Más tarde, los caballeros de los siglos XVI y XVII se consagraron al arte de la danza para seducir a la mujer. Se vestían con sedas, pelucas y encajes, pero no dejaban de poner en valor la bragueta, rellena, colorida y a veces hasta adornada con un moño. Así, a pesar de su fuerte valor intrínseco, la virilidad conoció profundas variaciones en sus manifestaciones culturales y sociales. En El libro del cortesano (1528), del diplomático italiano Baldassare Castiglione (1478-1529), o en la obra de Pierre de Bourdeille, alias Brantôme (1535-1614), el concepto sólo aparece como una muestra de elegancia en el uso de nuevas armas para las cuales era necesario tener un cuerpo más ágil y deportivo. La sociedad parecía entonces alejarse de la violencia: el rey de Inglaterra Jacobo I (1566-1625) aconsejaba a su hijo que dejara de participar en juegos peligrosos como los torneos. Por el contrario, decía, "es necesario controlar a su caballo y dominar a su mujer".
La pintura da ejemplos de esa evolución de las "exigencias" de la virilidad. El retrato de Carlos V en la batalla de Mühlberg realizado por el Tiziano (1548) muestra los atributos medievales: armadura, caballo que comienza a galopar, lanza y mirada hacia el infinito. Las representaciones de Luis XIV hechas por Hyacinthe Rigaud (1659-1743), por el contrario, revelan a un rey vestido de seda, con jabot y peluca: tiene un aire mucho más afeminado, pero su mirada traduce una "virilidad política".
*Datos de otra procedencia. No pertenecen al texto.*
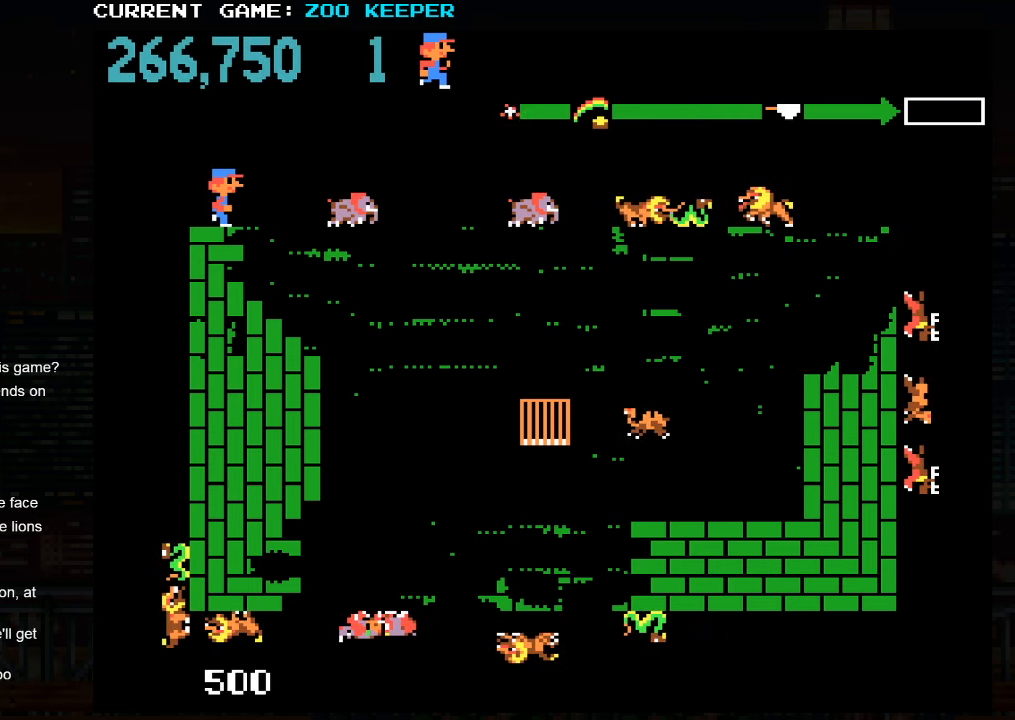
Gameplay with a controller (arcade stick); each line is a JSON object with the inputs held at the frame after it. "events" lists button and stick changes between this image and that frame as [ms after this image, input, new state], when the widget could be followed in between. Not read: L3 R3.
{"buttons": [], "left_stick": "right", "events": [[434, "left_stick", "right"]]}
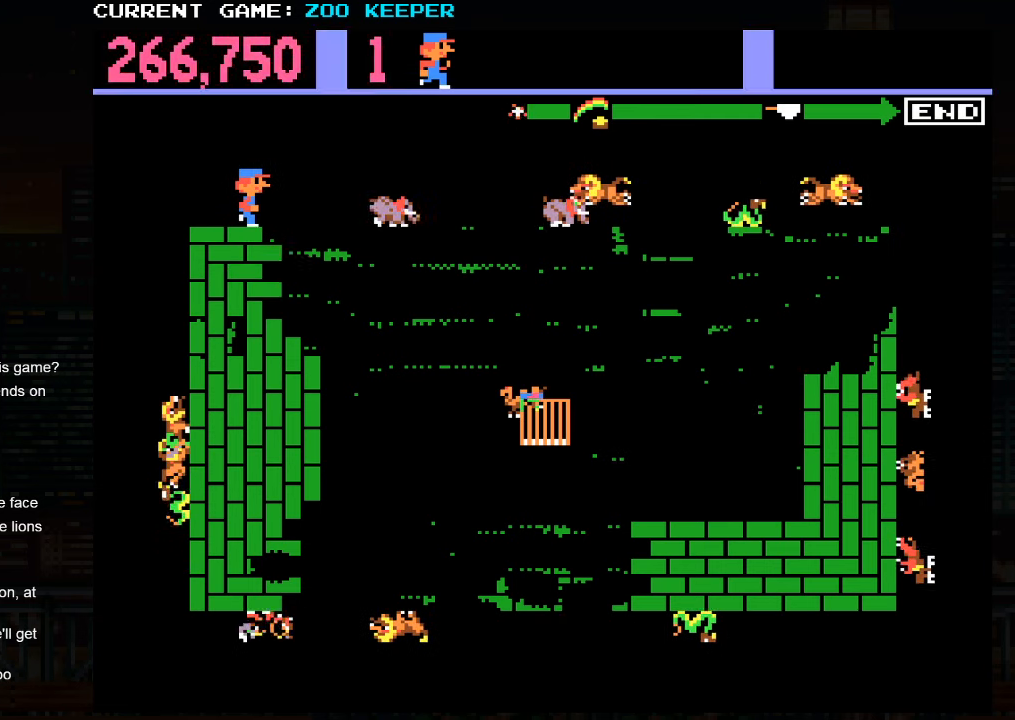
{"buttons": [], "left_stick": "right"}
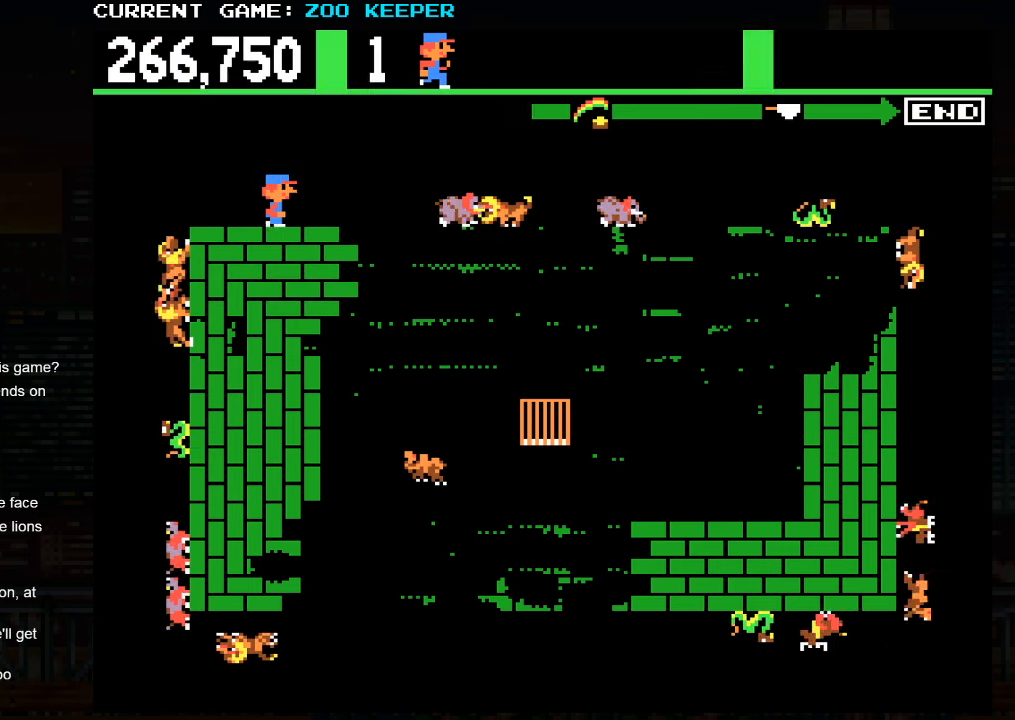
{"buttons": [], "left_stick": "right", "events": [[34, "SQUARE", "down"], [250, "SQUARE", "up"]]}
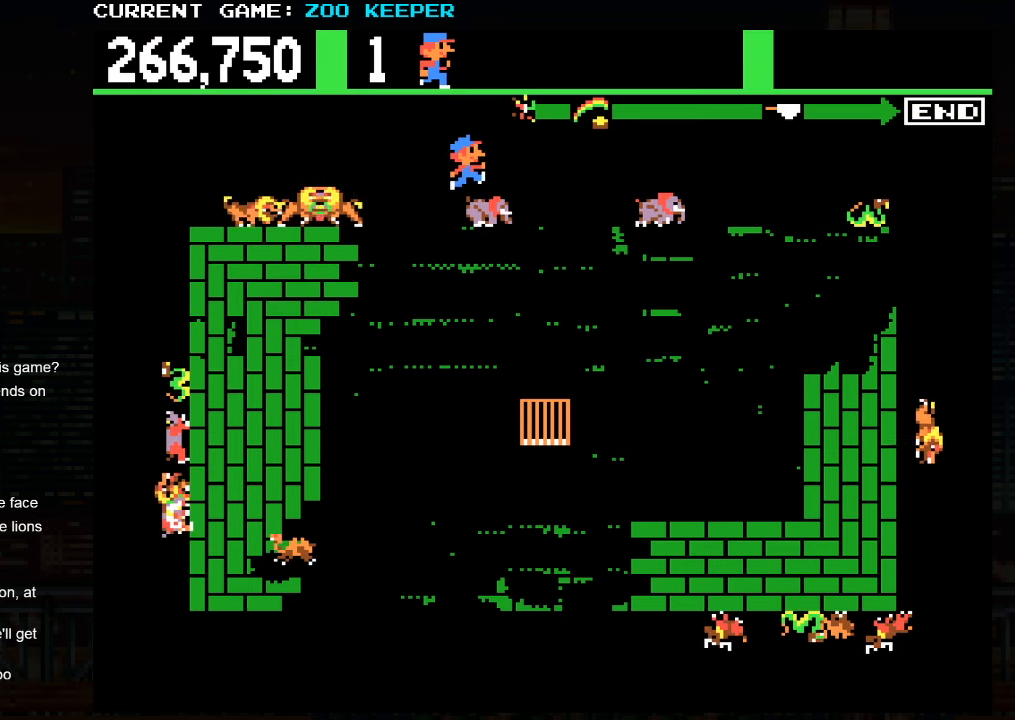
{"buttons": [], "left_stick": "right", "events": []}
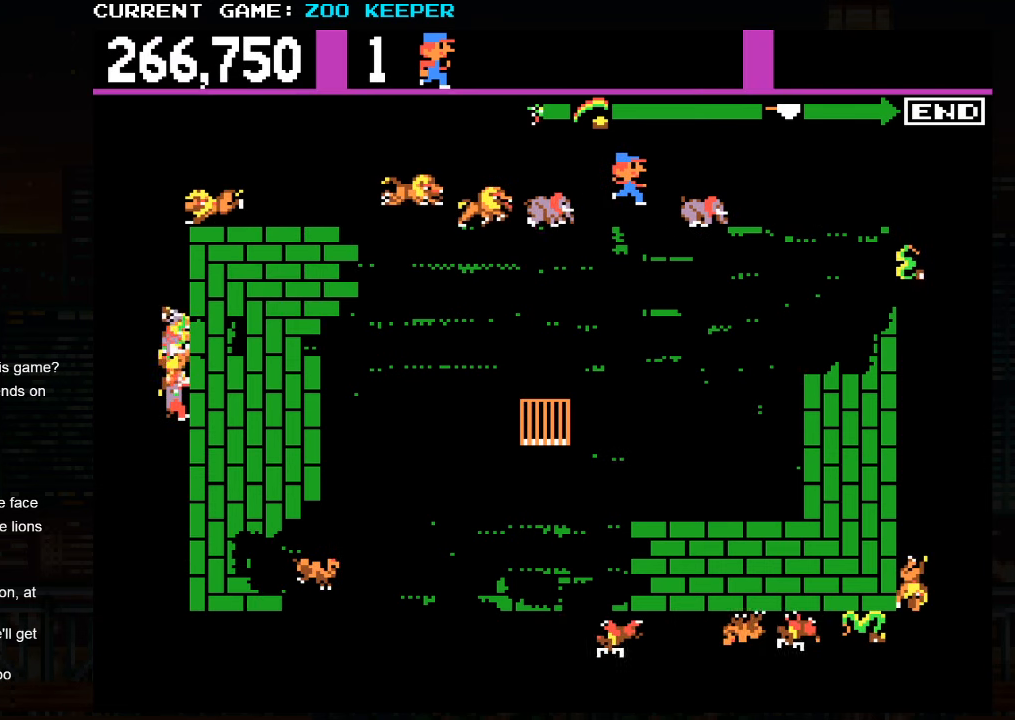
{"buttons": ["SQUARE"], "left_stick": "left", "events": [[284, "SQUARE", "down"], [484, "left_stick", "left"]]}
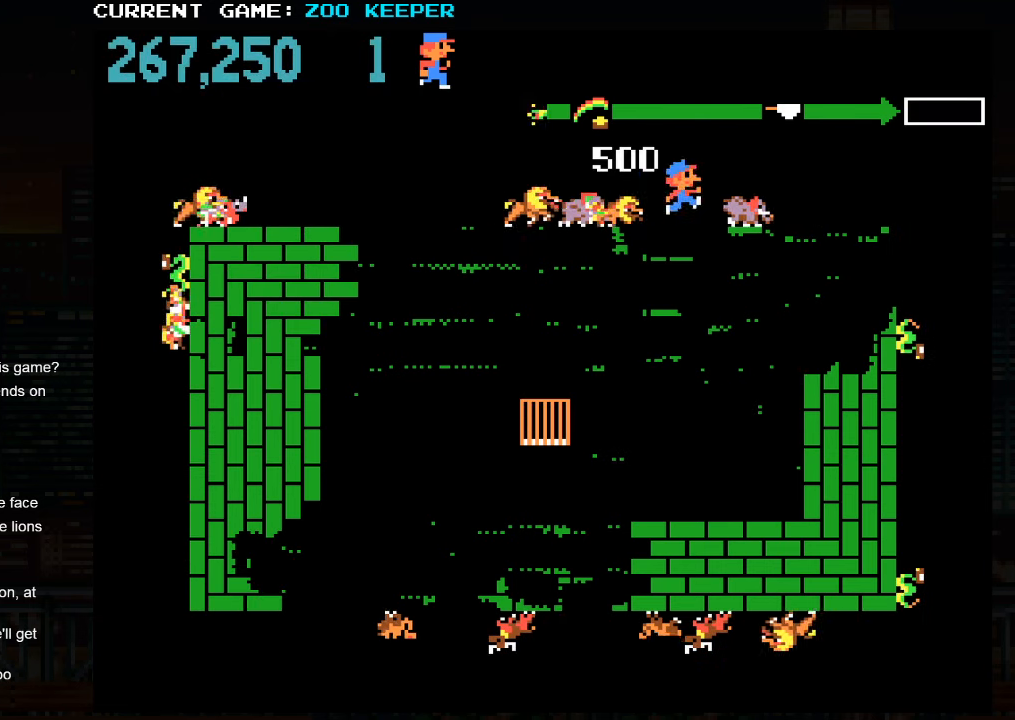
{"buttons": [], "left_stick": "left", "events": [[284, "SQUARE", "up"]]}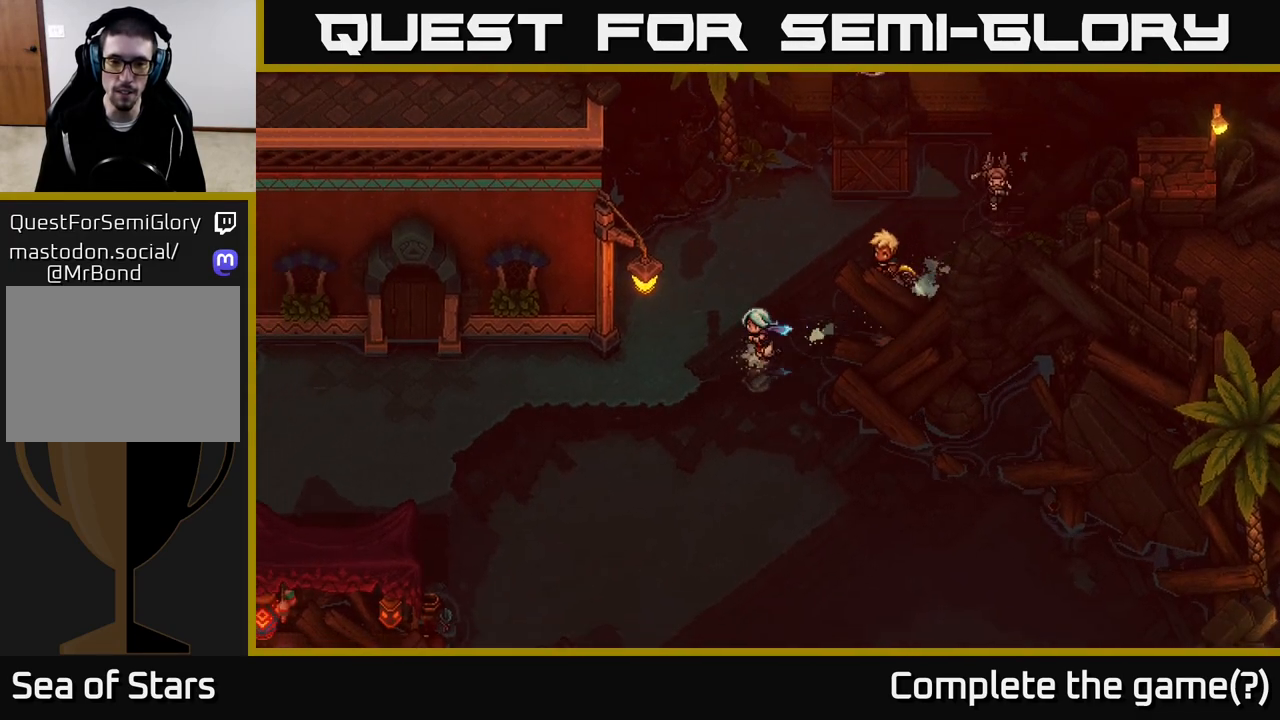
Gameplay with a controller (Xbox layout); each line is a JSON object with the inputs held at the frame after it. "events" lists button and stick changes between this image and that frame as [ms after this image, input, new state], when the widget could be followed in between.
{"buttons": [], "left_stick": "down", "right_stick": "center", "events": [[17, "left_stick", "down"], [333, "A", "down"], [467, "A", "up"]]}
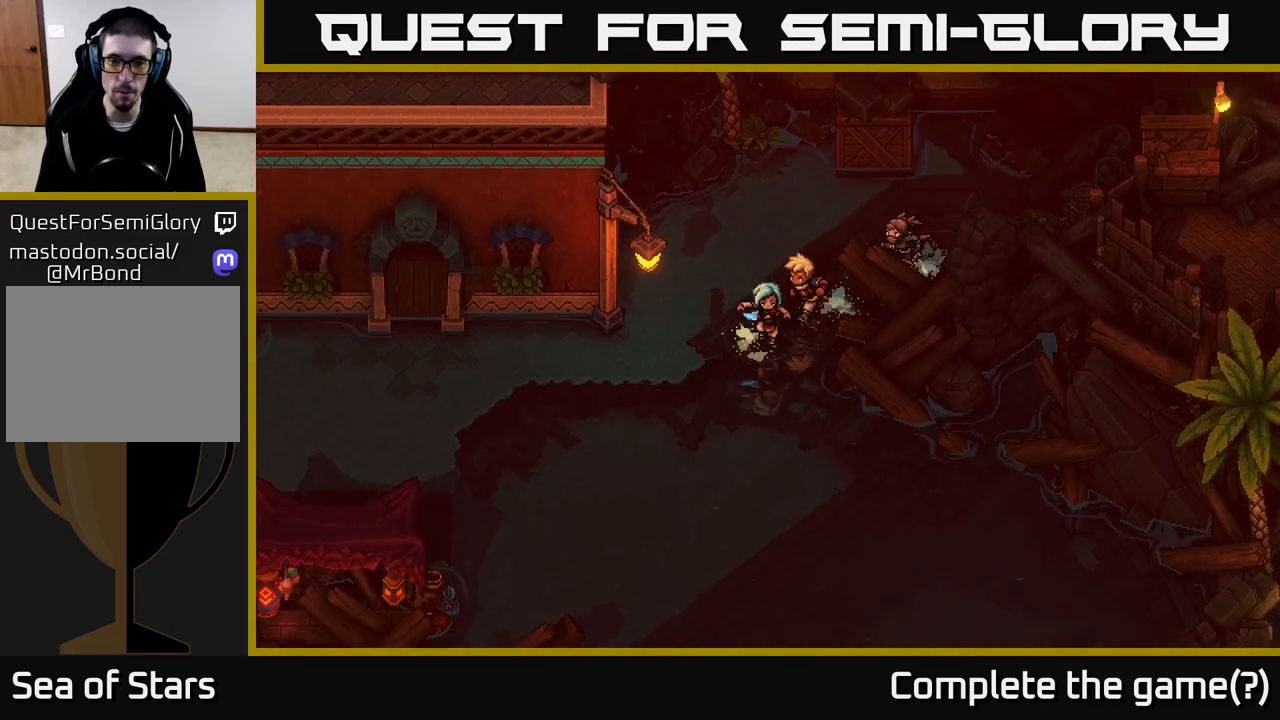
{"buttons": [], "left_stick": "down", "right_stick": "center", "events": []}
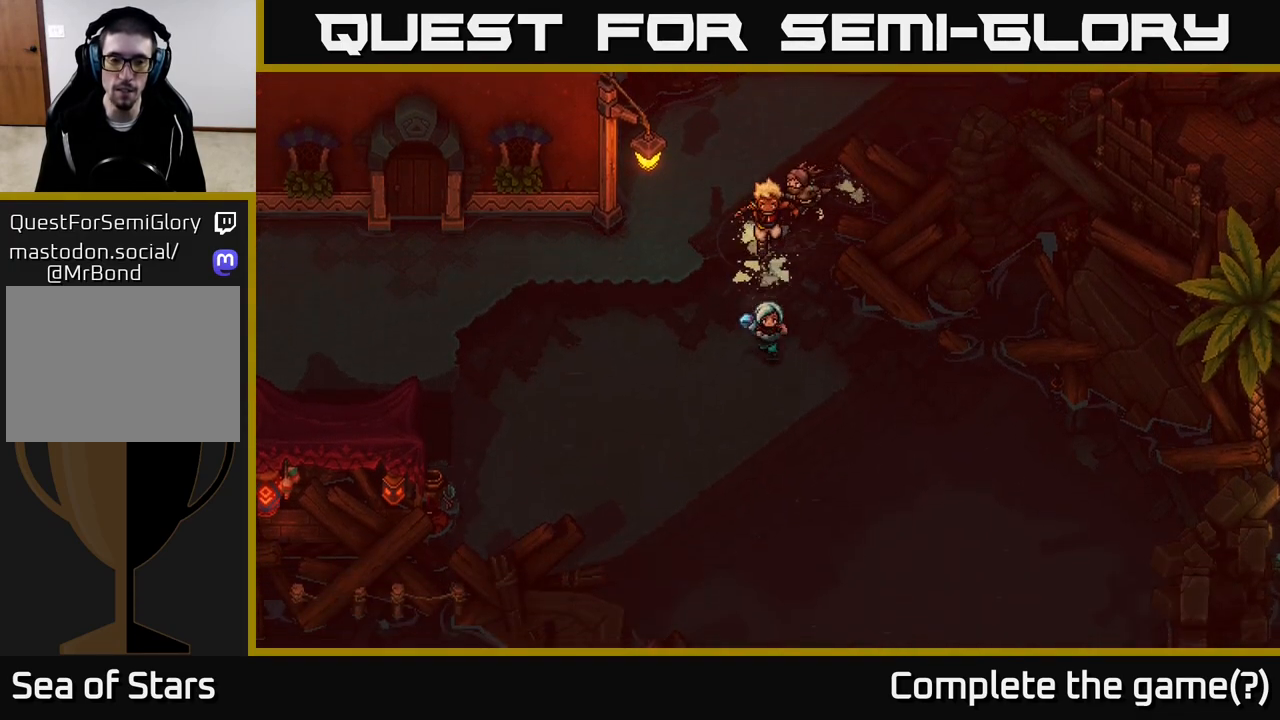
{"buttons": [], "left_stick": "down-right", "right_stick": "center", "events": [[83, "left_stick", "down-right"]]}
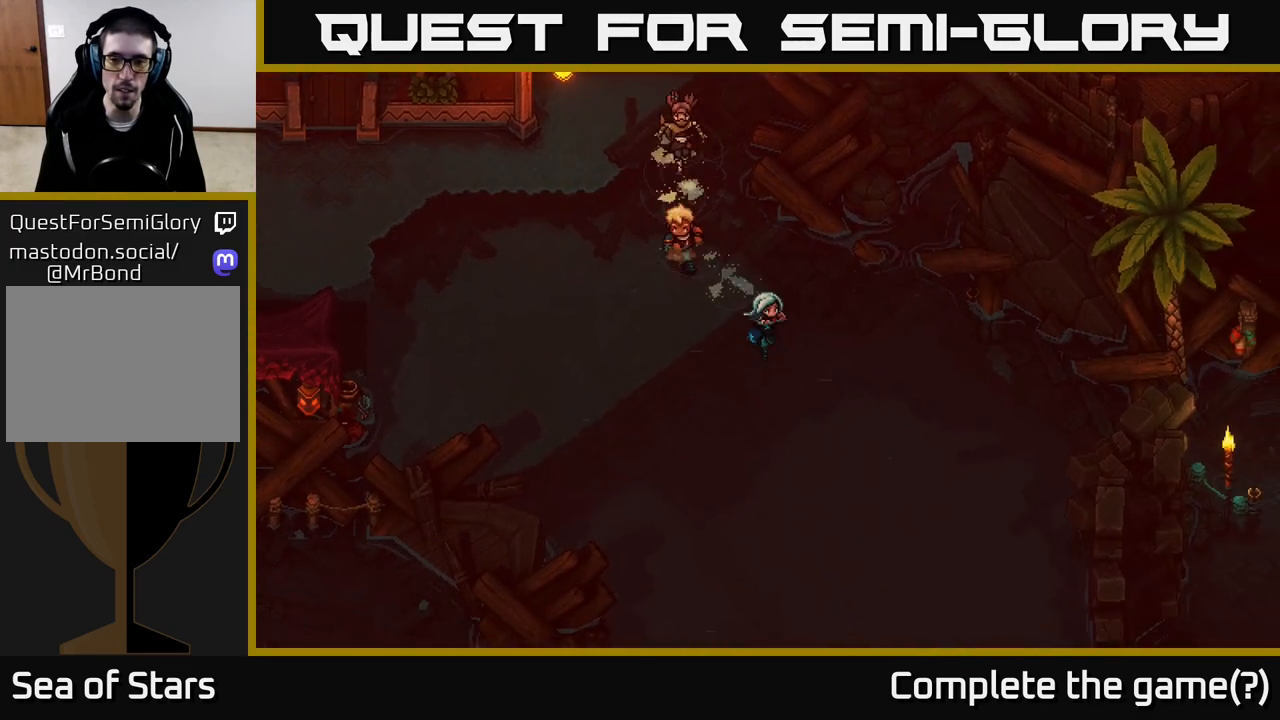
{"buttons": [], "left_stick": "down-right", "right_stick": "center", "events": []}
Michel de Montaigne observó en su momento esos cambios de los modelos de virilidad. El gran escritor francés era partidario de desterrar algunas violencias de la virilidad "a la antigua": entre 1565 y 1590 escribió contra los duelos (hubo que esperar hasta 1625 para que una ordenanza los prohibiera). Pero al mismo tiempo, en sus Ensayos calificó las nuevas armas de "armas de mujer" (es verdad que los cortesanos que se enfrentaban a punta de florete daban la impresión de estar bailando). Y fue más lejos. En sus reflexiones sobre los modelos de virilidad, Montaigne planteó que "el salvaje" (indoamericano) era un tipo de hombre específicamente viril. Fue uno de los primeros filósofos que se negó a "considerar a los salvajes como niños": "Tienen una nobleza particular y una fuerza sin duda superior a la nuestra", afirmó. El cuerpo de esos hombres considerados primitivos fascinaba a Europa aun cuando, para muchos autores, no entraban en el marco fijado por la religión ni en las reglas de comportamiento occidentales.
En el siglo XVIII, la reflexión sobre la autoridad y la dominación política cambió la percepción de la virilidad que, por primera vez, fue cuestionada con auténtica originalidad. En ese momento se comenzó a poner en duda la todopoderosa autoridad patriarcal; esa que había existido en Esparta o en la época de los caballeros, y que exigía una obediencia total al paterfamilias . En efecto, con el Iluminismo, la figura del padre -autoridad natural- se transformó en símbolo del déspota: "¡Padres, padres! Yo sólo veo tiranos", decía entonces Diderot. Los intelectuales comenzaron a interrogarse sobre la forma en que la sociedad quería imponer sus códigos y surgió la cuestión de la igualdad. ¿Por qué, por ejemplo, seguir tratando a la mujer como un ser inferior? Para muchos autores, es verdad, siguió siendo un objeto para procrear, mientras que en las nuevas formas de describir la anatomía se aseguraba que el dispositivo de fecundación de ambos sexos provocaba inevitablemente diferencias radicales. Y aunque en los salones las mujeres se imponían y dominaban la conversación, esa aparición del "yo femenino" también fue ahogada rápidamente por nuevas reglas sociales, como aquellos vestidos cerrados, extremadamente ajustados por corsés, de los que algunos pensadores incitaban a las mujeres a liberarse.
La virilidad majestuosa
Fue necesario esperar al siglo XIX para ver una virilidad erigida en virtud suprema. Fue su época de oro. Un momento que Alain Corbin conoce bien por haber estudiado sus rincones más insospechados en busca de mentalidades, sensibilidades y prohibiciones. Después de los cuestionamientos del siglo anterior, el siglo XIX comenzó con la afirmación de una "virilidad majestuosa", escribe. Las diferencias anatómicas entre hombres y mujeres determinaban más que nunca la función social de cada uno: la mujer educaba a los niños, el hombre afrontaba hacía política. Ser viril, en aquel siglo del ejército y la industria, era combatir, pero también emprender.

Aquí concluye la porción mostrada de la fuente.